Call graph produced by SVF is wrong as it does not seem to support function pointers passed as arguments to variadic functions. In vararg3 the foo function is not marked as being call from the variadic function setv (the graph for vararg4 is almost the same):

I'm not sure what we can do here. We can always use our lazy-callgraph which overapproximates the called functions, but for that it would be good to detect that the call graph (or just the points-to set of the function pointer) is incomplete.
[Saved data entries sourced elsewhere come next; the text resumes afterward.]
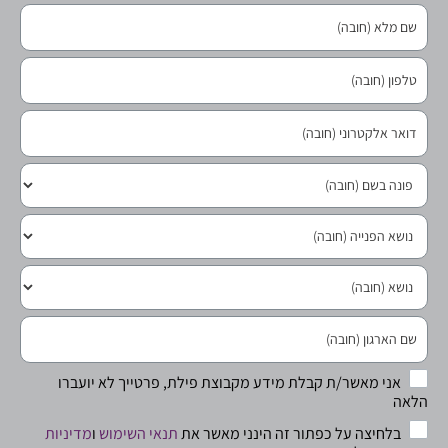
אני מאשר/ת קבלת מידע מקבוצת פילת, פרטייך לא יועברו
הלאה
בלחיצה על כפתור זה הינני מאשר את
תנאי השימוש
ו
מדיניות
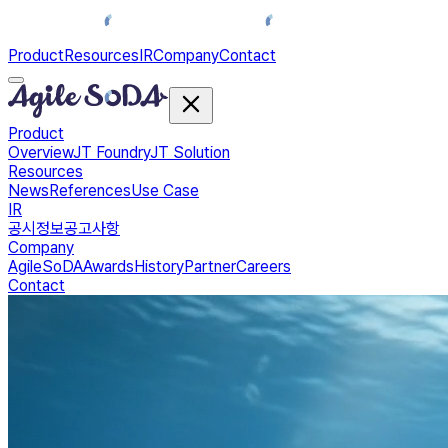
Product
Resources
IR
Company
Contact
Product
Overview
JT Foundry
JT Solution
Resources
News
References
Use Case
IR
공시정보
공고사항
Company
AgileSoDA
Awards
History
Partner
Careers
Contact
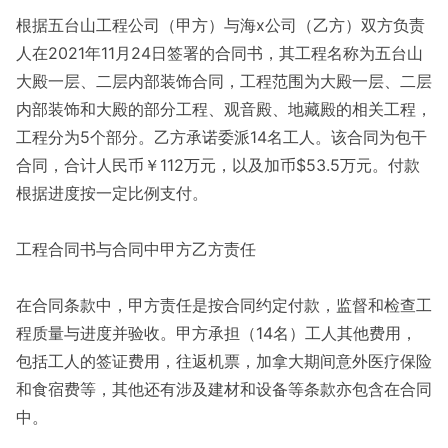
根据五台山工程公司（甲方）与海x公司（乙方）双方负责
人在2021年11月24日签署的合同书，其工程名称为五台山
大殿一层、二层内部装饰合同，工程范围为大殿一层、二层
内部装饰和大殿的部分工程、观音殿、地藏殿的相关工程，
工程分为5个部分。乙方承诺委派14名工人。该合同为包干
合同，合计人民币￥112万元，以及加币$53.5万元。付款
根据进度按一定比例支付。
工程合同书与合同中甲方乙方责任
在合同条款中，甲方责任是按合同约定付款，监督和检查工
程质量与进度并验收。甲方承担（14名）工人其他费用，
包括工人的签证费用，往返机票，加拿大期间意外医疗保险
和食宿费等，其他还有涉及建材和设备等条款亦包含在合同
中。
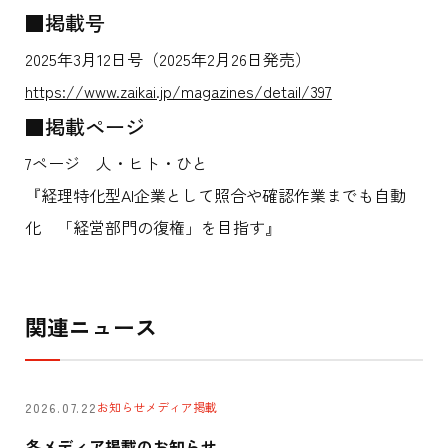
■掲載号
2025年3月12日号（2025年2月26日発売）
https://www.zaikai.jp/magazines/detail/397
■掲載ページ
7ページ 人・ヒト・ひと
『経理特化型AI企業として照合や確認作業までも自動
化 「経営部門の復権」を目指す』
関連ニュース
お知らせ
メディア掲載
2026.07.22
各メディア掲載のお知らせ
That is, for any variadic function, we would need to check if some of its actual arguments can point to a function and for such functions we use information from our call graph (possibly filtered with the information about actual arguments).

lzaoral commented 2 years ago

Thanks @mchalupa. The funcptr12 and vararg{3,4} tests now pass thanks to your suggestion to use dg's lazy call graph!